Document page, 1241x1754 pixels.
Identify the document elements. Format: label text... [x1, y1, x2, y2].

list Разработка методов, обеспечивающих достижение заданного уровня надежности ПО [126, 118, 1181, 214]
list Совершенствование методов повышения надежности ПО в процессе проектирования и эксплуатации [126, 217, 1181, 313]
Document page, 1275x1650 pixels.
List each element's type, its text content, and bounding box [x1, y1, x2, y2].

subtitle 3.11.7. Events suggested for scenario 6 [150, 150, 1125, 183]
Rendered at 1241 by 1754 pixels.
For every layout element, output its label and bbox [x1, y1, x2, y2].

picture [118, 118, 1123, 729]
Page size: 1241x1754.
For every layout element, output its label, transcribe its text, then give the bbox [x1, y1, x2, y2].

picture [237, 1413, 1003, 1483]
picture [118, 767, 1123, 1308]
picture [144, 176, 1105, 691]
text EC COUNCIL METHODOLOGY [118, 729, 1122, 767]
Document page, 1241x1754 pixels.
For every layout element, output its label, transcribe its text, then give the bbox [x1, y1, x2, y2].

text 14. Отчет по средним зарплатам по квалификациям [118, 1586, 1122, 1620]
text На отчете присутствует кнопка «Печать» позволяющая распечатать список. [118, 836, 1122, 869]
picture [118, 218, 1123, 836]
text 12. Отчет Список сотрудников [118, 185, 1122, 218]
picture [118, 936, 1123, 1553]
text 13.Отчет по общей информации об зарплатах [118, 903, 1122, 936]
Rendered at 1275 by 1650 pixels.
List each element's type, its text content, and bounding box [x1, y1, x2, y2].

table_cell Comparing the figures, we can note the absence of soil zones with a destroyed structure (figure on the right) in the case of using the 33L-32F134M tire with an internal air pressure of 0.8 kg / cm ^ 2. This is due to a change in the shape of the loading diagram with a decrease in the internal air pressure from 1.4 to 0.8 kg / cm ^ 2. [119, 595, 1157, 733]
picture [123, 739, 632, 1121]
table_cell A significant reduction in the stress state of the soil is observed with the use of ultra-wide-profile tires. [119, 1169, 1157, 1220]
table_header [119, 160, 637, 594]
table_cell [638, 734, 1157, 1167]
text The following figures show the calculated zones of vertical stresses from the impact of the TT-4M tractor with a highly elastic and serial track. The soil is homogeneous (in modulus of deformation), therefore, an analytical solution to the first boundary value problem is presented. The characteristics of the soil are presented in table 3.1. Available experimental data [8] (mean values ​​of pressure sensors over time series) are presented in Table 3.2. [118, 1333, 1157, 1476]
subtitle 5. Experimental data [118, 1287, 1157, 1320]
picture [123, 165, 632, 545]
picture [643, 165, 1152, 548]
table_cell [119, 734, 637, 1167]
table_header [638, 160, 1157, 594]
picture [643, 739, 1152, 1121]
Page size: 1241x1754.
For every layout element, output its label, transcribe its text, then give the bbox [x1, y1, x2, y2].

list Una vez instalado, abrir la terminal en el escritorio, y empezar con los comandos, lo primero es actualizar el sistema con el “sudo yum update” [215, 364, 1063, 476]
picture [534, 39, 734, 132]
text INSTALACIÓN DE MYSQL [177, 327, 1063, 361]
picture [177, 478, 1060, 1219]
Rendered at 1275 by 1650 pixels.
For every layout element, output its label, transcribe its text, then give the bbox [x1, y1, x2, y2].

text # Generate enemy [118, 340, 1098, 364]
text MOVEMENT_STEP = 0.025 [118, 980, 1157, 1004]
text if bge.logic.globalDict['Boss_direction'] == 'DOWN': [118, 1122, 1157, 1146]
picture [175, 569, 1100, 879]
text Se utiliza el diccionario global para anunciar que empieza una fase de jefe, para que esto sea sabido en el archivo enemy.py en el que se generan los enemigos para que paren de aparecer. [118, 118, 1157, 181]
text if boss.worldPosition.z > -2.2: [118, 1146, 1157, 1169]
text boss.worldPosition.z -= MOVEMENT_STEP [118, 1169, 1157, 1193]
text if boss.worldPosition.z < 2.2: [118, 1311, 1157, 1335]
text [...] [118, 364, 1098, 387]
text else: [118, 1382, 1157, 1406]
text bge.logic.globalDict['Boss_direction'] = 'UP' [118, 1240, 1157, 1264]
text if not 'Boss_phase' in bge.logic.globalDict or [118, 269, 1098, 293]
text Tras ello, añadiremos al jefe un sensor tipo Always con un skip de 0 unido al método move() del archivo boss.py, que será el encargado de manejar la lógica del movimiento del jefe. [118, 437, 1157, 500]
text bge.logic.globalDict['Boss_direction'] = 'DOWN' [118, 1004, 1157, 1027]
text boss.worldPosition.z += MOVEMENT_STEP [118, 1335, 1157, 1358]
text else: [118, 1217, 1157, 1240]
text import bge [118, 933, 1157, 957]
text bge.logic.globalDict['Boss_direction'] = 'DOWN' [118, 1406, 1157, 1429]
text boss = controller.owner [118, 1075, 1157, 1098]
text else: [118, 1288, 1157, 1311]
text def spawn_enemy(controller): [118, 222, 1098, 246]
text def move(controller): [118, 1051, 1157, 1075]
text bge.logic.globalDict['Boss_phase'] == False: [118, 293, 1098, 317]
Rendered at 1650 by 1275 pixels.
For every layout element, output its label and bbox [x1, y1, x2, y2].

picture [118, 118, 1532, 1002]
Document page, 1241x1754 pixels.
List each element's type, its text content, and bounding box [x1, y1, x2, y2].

● What is required: Copy every line of the listing above verbatim.

● Correct output:
Document page, 1241x1754 pixels.
Identify the document elements. Format: label text... [x1, y1, x2, y2].

list Разработка методов, обеспечивающих достижение заданного уровня надежности ПО [126, 118, 1181, 214]
list Совершенствование методов повышения надежности ПО в процессе проектирования и эксплуатации [126, 217, 1181, 313]
Document page, 1275x1650 pixels.
List each element's type, its text content, and bounding box [x1, y1, x2, y2].

subtitle 3.11.7. Events suggested for scenario 6 [150, 150, 1125, 183]
Rendered at 1241 by 1754 pixels.
For every layout element, output its label and bbox [x1, y1, x2, y2].

picture [118, 118, 1123, 729]
Page size: 1241x1754.
For every layout element, output its label, transcribe its text, then give the bbox [x1, y1, x2, y2].

picture [237, 1413, 1003, 1483]
picture [118, 767, 1123, 1308]
picture [144, 176, 1105, 691]
text EC COUNCIL METHODOLOGY [118, 729, 1122, 767]
Document page, 1241x1754 pixels.
For every layout element, output its label, transcribe its text, then give the bbox [x1, y1, x2, y2].

text 14. Отчет по средним зарплатам по квалификациям [118, 1586, 1122, 1620]
text На отчете присутствует кнопка «Печать» позволяющая распечатать список. [118, 836, 1122, 869]
picture [118, 218, 1123, 836]
text 12. Отчет Список сотрудников [118, 185, 1122, 218]
picture [118, 936, 1123, 1553]
text 13.Отчет по общей информации об зарплатах [118, 903, 1122, 936]
Rendered at 1275 by 1650 pixels.
List each element's type, its text content, and bounding box [x1, y1, x2, y2].

table_cell Comparing the figures, we can note the absence of soil zones with a destroyed structure (figure on the right) in the case of using the 33L-32F134M tire with an internal air pressure of 0.8 kg / cm ^ 2. This is due to a change in the shape of the loading diagram with a decrease in the internal air pressure from 1.4 to 0.8 kg / cm ^ 2. [119, 595, 1157, 733]
picture [123, 739, 632, 1121]
table_cell A significant reduction in the stress state of the soil is observed with the use of ultra-wide-profile tires. [119, 1169, 1157, 1220]
table_header [119, 160, 637, 594]
table_cell [638, 734, 1157, 1167]
text The following figures show the calculated zones of vertical stresses from the impact of the TT-4M tractor with a highly elastic and serial track. The soil is homogeneous (in modulus of deformation), therefore, an analytical solution to the first boundary value problem is presented. The characteristics of the soil are presented in table 3.1. Available experimental data [8] (mean values ​​of pressure sensors over time series) are presented in Table 3.2. [118, 1333, 1157, 1476]
subtitle 5. Experimental data [118, 1287, 1157, 1320]
picture [123, 165, 632, 545]
picture [643, 165, 1152, 548]
table_cell [119, 734, 637, 1167]
table_header [638, 160, 1157, 594]
picture [643, 739, 1152, 1121]
Page size: 1241x1754.
For every layout element, output its label, transcribe its text, then give the bbox [x1, y1, x2, y2].

list Una vez instalado, abrir la terminal en el escritorio, y empezar con los comandos, lo primero es actualizar el sistema con el “sudo yum update” [215, 364, 1063, 476]
picture [534, 39, 734, 132]
text INSTALACIÓN DE MYSQL [177, 327, 1063, 361]
picture [177, 478, 1060, 1219]
Rendered at 1275 by 1650 pixels.
For every layout element, output its label, transcribe its text, then give the bbox [x1, y1, x2, y2].

text # Generate enemy [118, 340, 1098, 364]
text MOVEMENT_STEP = 0.025 [118, 980, 1157, 1004]
text if bge.logic.globalDict['Boss_direction'] == 'DOWN': [118, 1122, 1157, 1146]
picture [175, 569, 1100, 879]
text Se utiliza el diccionario global para anunciar que empieza una fase de jefe, para que esto sea sabido en el archivo enemy.py en el que se generan los enemigos para que paren de aparecer. [118, 118, 1157, 181]
text if boss.worldPosition.z > -2.2: [118, 1146, 1157, 1169]
text boss.worldPosition.z -= MOVEMENT_STEP [118, 1169, 1157, 1193]
text if boss.worldPosition.z < 2.2: [118, 1311, 1157, 1335]
text [...] [118, 364, 1098, 387]
text else: [118, 1382, 1157, 1406]
text bge.logic.globalDict['Boss_direction'] = 'UP' [118, 1240, 1157, 1264]
text if not 'Boss_phase' in bge.logic.globalDict or [118, 269, 1098, 293]
text Tras ello, añadiremos al jefe un sensor tipo Always con un skip de 0 unido al método move() del archivo boss.py, que será el encargado de manejar la lógica del movimiento del jefe. [118, 437, 1157, 500]
text bge.logic.globalDict['Boss_direction'] = 'DOWN' [118, 1004, 1157, 1027]
text boss.worldPosition.z += MOVEMENT_STEP [118, 1335, 1157, 1358]
text else: [118, 1217, 1157, 1240]
text import bge [118, 933, 1157, 957]
text bge.logic.globalDict['Boss_direction'] = 'DOWN' [118, 1406, 1157, 1429]
text boss = controller.owner [118, 1075, 1157, 1098]
text else: [118, 1288, 1157, 1311]
text def spawn_enemy(controller): [118, 222, 1098, 246]
text def move(controller): [118, 1051, 1157, 1075]
text bge.logic.globalDict['Boss_phase'] == False: [118, 293, 1098, 317]
Rendered at 1650 by 1275 pixels.
For every layout element, output its label and bbox [x1, y1, x2, y2].

picture [118, 118, 1532, 1002]
Document page, 1241x1754 pixels.
List each element's type, its text content, and bounding box [x1, y1, x2, y2].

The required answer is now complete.